Job Details Job ID 13377BR Aliso Viejo, California, USA Salary Range: $147,532 - $193,635 Financial compensation packages may be higher/lower than what is listed, and will ultimately depend on factors including relevant experience, internal equity, skillset, knowledge, geography, education, business needs and market demand

• Qualifications
• Bachelor’s degree in Life Sciences or related field
• Minimum of eight (8) years of direct clinical research experience, including a minimum of four (4) years of experience supporting neurovascular clinical trials in the medical device industry
• Minimum two (2) years of personnel management experience in the medical device industry
• Demonstrated ability to lead teams in a matrix environment
• In-depth understanding of clinical study management, terminology, and related GCP and regulatory requirements
• Proven experience with audits and regulatory inspections
• Proficiency with basic study design and logistical elements such as protocol development, site selection, budget development, IRB submission preparation, training, database/CRF development, contracts, informed consent, randomization, monitoring, statistical plans, and the tracking of study metrics
• Strong verbal and written communication skills
• Proficiency in the use of MS Office products including Word, Excel, PowerPoint, Outlook, Teams, etc.
• Proficiency in various clinical research eSystems including Meritive, Veeva, iMedNet, and others

Desired Qualifications

• Master’s degree in Business or Life Sciences, or equivalent combination of education, training, and experience
• Experience in implementing clinical trials and interpreting trial results, including an understanding of data and data analysis
• Minimum five (5) years of monitoring experience, preferably in the medical device industry
• IDE clinical experience strongly preferred, including experience in conducting global studies
• An understanding of worldwide regulations governing the conduct of clinical studies
• Ability to handle multiple tasks efficiently and consistently, meeting deadlines
• Detail-oriented
• Ability to maintain strict confidentiality

EEO We are an equal employment opportunity employer.

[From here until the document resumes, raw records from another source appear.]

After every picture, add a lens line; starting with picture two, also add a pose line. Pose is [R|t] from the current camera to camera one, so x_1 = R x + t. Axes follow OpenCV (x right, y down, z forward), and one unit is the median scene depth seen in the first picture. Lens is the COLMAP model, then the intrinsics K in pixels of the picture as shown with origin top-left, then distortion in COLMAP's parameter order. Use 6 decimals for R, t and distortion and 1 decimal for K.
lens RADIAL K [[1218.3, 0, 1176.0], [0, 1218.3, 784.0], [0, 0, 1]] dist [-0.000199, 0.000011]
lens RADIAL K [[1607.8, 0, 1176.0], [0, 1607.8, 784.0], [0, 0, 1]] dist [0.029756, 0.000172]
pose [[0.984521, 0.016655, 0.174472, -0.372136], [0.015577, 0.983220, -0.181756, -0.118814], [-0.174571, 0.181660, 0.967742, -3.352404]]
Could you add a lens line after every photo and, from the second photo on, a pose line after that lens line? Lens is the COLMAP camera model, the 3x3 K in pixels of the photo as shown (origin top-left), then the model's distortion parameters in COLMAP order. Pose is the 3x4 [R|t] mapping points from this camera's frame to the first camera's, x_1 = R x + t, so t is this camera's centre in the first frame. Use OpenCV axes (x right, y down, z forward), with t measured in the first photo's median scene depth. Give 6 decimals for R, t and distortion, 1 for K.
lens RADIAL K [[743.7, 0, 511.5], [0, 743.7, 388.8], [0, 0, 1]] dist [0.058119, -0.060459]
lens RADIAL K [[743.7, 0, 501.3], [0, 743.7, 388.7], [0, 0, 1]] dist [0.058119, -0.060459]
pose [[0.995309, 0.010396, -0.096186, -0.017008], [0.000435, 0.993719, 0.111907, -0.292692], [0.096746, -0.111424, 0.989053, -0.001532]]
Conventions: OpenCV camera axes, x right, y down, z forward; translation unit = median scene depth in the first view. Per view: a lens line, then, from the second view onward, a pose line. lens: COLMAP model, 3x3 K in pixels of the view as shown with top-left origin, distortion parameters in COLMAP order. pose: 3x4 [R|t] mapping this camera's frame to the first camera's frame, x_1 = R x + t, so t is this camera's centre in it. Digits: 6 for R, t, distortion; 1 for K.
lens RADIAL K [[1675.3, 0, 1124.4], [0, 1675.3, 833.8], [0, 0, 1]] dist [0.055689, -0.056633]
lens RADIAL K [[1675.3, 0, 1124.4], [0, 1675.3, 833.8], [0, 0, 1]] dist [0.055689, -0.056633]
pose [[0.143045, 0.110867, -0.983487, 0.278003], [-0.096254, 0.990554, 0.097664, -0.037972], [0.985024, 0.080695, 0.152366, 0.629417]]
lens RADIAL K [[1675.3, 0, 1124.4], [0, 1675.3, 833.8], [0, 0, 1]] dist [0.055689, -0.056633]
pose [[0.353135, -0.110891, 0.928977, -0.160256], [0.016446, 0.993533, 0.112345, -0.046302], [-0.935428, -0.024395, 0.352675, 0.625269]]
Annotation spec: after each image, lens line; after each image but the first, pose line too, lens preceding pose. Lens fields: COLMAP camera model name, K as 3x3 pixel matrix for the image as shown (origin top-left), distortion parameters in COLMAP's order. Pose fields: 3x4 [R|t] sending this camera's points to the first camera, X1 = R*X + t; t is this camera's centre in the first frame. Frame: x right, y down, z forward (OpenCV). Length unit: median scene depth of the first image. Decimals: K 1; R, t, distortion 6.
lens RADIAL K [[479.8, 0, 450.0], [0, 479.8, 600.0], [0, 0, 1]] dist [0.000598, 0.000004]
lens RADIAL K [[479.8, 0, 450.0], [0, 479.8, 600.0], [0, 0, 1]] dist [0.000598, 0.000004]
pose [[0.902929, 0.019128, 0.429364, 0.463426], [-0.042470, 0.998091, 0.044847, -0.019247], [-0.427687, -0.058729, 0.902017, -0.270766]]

All qualified applicants will receive consideration for employment without regard to race, national origin, gender, age, religion, disability, sexual orientation, veteran status, marital status or any other characteristics protected by law. Fair Chance Ordinance If you are applying to perform work for Terumo Neuro in any position which will involve performing at least two (2) hours of work on average each week within the unincorporated areas of Los Angeles County, you can find here a list of all material job duties of the specific job position which Terumo Neuro reasonably believes that criminal history may have a direct, adverse and negative relationship potentially resulting in the withdrawal of a conditional offer of employment. Terumo Neuro will consider for employment qualified job applicants with arrest or conviction records in accordance with the California Fair Chance Act, Los Angeles County Fair Chance Ordinance for Employers, Fair Chance Initiative for Hiring Ordinance, and San Francisco Fair Chance Ordinance.